Hari itu, bertempat di salah satu hotel bintang lima terkenal di Ibukota, sebuah Hall dihiasi dengan sedemikian rupa dengan bunga warna berwarna pink muda, dipadukan dengan baby breath yang membentuk hiasan yang indah di pelaminan. Musik pengiring yang melantunkan lagu-lagu cinta membentuk suasana pernikahan itu menjadi kian semarak, sementara Kanaya dan Bisma datang menjadi pihak dari keluarga Wardhana. Pasangan itu, menitipkan Aksara kepada Bunda Hesti dan Ayah Tirta yang turut hadir sebagai tamu undangan.
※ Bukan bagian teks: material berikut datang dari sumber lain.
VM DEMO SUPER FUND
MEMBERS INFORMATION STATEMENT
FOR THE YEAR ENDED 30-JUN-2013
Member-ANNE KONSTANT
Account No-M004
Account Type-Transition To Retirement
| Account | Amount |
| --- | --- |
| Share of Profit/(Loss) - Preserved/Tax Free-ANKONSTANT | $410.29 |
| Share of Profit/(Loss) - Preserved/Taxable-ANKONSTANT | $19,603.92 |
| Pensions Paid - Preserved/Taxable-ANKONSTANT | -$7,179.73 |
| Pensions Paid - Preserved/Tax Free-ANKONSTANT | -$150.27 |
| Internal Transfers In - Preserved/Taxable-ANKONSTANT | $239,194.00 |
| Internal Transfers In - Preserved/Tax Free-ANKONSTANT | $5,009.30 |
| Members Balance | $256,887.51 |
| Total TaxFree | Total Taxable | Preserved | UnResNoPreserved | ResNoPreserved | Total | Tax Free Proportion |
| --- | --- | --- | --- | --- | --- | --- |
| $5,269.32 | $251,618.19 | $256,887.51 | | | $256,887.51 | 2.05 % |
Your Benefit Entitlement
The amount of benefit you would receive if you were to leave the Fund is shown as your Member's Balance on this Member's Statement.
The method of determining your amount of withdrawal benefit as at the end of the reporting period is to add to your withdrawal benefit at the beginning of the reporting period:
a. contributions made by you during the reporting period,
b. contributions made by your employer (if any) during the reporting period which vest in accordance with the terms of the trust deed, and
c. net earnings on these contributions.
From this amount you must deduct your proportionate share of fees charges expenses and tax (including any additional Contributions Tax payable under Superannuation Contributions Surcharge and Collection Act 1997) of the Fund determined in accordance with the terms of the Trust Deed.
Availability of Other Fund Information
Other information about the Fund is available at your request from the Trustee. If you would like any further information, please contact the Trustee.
Kanaya hadir dengan mengenakan kebaya berwarna hijau pupus yang lembut, sementara Bisma mengenakan setelan jas berwarna hitam.
“Nikahannya anak crazy rich memang beda ya Sayang,” celetuk Bisma kali ini saat menggandeng tangan Kanaya memasuki hall tersebut.
Kanaya tertawa mendengar celotehannya suaminya itu, “Ya, harus beda, Mas … lagipula beberapa bulan yang lalu Papa Jaya hanya bisa menggelar pernikahan Darren dengan sederhana, jadi wajar saja sih jika kali ini digelar dengan lebih mewah,” jawabnya yang tengah berusaha berpikiran logis.
Bisma pun mengangguk, “Bener sih … setelah pernikahan di Lapas beberapa bulan yang lalu. Semoga kali ini nasib pernikahan Giselle dan Gibran akan bahagia ya Sayang,” ucapan dan sekaligus doa dari Bisma yang mengharapkan kebahagiaan untuk Giselle dan Gibran.
Kanaya turut menganggukkan kepalanya, “Iya Mas, aku pun berharap dan mendoakan demikian.”
Setelah itu, Kanaya dan Bisma duduk tepat di belakang Mama Sasmita. Keduanya cukup terkejut melihat Sandra dengan perutnya yang membuncit dengan cukup besar, disamping Sandra juga terlihat Darren. Akan tetapi, beberapa meter di belakang Darren ada pihak petugas dari Lapas yang masih menjaga pria itu.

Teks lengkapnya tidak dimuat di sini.